Another form of VLAN hopping is called double tagging. Obviously, VLAN tags are used in trunking between switches. And if we add additional tags to an interface, it’s possible that we could communicate to a different VLAN. This type of configuration takes advantage of what we call the native VLAN configuration for a switch. All switches have a native VLAN. And by taking advantage of that configuration, we should be able to communicate to a different VLAN on that switch.
We rely on these VLAN tags during the trunking process. And the VLAN tag is what tells the destination switch which VLAN this traffic is destined for. With double tagging, we’ve crafted a special frame that normally would not be seen on the network. This frame doesn’t have a single tag on it. It has two separate VLAN tags.

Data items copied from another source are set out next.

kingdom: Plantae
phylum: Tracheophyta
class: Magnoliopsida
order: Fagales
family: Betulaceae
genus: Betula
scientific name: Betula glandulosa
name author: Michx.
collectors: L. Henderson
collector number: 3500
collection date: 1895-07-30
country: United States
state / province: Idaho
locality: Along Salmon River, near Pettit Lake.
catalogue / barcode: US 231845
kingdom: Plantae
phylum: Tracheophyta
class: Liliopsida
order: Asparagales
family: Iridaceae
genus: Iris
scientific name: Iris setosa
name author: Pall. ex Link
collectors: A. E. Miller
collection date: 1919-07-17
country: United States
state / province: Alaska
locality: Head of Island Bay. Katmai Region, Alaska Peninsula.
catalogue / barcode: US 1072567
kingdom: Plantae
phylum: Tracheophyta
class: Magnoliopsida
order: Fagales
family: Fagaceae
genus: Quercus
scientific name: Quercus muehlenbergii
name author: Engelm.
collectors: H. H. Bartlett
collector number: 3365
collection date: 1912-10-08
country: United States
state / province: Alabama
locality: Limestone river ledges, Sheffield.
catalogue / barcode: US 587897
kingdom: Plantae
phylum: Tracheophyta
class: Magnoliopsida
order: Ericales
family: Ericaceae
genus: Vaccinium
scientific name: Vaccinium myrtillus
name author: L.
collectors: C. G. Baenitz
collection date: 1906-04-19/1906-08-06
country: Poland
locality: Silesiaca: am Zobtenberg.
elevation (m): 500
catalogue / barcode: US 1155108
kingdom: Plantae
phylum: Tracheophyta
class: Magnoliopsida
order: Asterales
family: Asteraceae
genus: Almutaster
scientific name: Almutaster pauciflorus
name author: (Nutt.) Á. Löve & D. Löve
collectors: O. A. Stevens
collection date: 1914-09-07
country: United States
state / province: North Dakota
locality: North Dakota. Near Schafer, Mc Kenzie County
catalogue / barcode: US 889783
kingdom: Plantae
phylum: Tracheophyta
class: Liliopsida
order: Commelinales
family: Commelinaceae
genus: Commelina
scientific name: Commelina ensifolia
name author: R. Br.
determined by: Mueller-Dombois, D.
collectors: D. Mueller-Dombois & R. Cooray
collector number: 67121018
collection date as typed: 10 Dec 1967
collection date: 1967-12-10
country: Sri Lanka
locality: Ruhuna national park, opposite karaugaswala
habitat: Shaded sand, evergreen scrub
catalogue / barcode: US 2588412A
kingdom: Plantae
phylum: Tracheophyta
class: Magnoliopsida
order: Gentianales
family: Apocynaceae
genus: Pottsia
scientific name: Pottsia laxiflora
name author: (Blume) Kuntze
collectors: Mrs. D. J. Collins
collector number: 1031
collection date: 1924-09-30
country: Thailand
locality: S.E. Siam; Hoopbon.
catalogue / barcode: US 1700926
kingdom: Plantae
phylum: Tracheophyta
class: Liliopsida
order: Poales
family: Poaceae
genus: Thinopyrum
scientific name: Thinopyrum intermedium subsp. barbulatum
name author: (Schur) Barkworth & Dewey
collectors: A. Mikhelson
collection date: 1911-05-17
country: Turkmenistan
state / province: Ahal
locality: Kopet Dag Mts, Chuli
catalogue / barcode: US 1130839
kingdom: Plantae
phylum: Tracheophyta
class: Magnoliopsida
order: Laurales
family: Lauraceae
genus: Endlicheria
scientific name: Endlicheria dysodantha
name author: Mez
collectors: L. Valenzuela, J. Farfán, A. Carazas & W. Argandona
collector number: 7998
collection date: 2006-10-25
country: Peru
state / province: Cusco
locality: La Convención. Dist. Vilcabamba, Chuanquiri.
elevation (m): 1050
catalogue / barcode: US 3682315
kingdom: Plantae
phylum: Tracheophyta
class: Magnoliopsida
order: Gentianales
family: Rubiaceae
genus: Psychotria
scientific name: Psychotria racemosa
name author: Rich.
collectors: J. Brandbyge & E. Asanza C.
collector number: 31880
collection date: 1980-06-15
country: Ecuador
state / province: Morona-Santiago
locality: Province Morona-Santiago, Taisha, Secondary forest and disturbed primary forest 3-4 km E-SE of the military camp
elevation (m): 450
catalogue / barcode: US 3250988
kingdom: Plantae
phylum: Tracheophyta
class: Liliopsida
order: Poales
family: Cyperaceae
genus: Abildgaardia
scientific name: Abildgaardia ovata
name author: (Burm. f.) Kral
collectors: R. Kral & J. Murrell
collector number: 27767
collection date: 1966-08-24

This means, in certain configurations, we can have one switch, remove the first tag, and place that data onto the appropriate VLAN, and then have a separate switch remove the second tag, and place that frame into a completely different VLAN. At that point, the contents of that packet are forwarded to the target. And we’ve now been able to hop from one VLAN to another.
Because we’re adding this extra tag into the frame that normally wouldn’t be there, there’s no way to receive a response from the information that we’re sending. So everything that we’re sending out is a one-way communication from one device to another. Although this is not practical for normal network communication, it does allow us to put data onto a VLAN that normally we would not have access to.
If an attacker is trying to perform a denial of service, this could be a good method to use to accomplish that. To avoid this problem, we need to make sure that we don’t have users put onto the native VLAN on that switch. Ideally, we would change the native VLAN ID. Normally, on switches, that native VLAN ID is 1. We would make it some other value. And then we would force tagging of the native VLAN for all traffic across that switch.
Here’s how this would work. We have a network setup with two switches. We have an attacker that’s on VLAN 10. That’s the green VLAN. We have a trunk between switches that supports sending information over VLAN 10 and VLAN 20. VLAN 20 is the red VLAN. And then we have our second switch, which has connections to the victim device, which is on VLAN 20.
You’ll notice, on this link between the switches, that the native VLAN is VLAN 10. The attacker is going to create a frame that has two tags inside of it. One of the 802.1Q tags is for VLAN 10. And the other tag is for VLAN 20. For the first step, the attacker sends the entire frame to the next switch down the line. That switch will interpret the first tag it sees in this frame, which, in this case, is the VLAN 10 tag. So this switch knows that it should put this data onto VLAN 10 after removing that VLAN 10 tag from this frame.
And that’s exactly what happens next. We now have a frame that has removed that VLAN 10 tag. But of course, because we are double tagging, there is an additional tag still included in this frame. This frame is sent along to the next switch, which will interpret this as a trunked frame that needs to be dropped onto VLAN 20. This switch is going to remove that tag, take the rest of the data, and send it on to VLAN 20, where it will be received by the victim device. So you can see how you can start on VLAN 10. But by using the double tagging, you’re able to send data to a device that is on VLAN 20.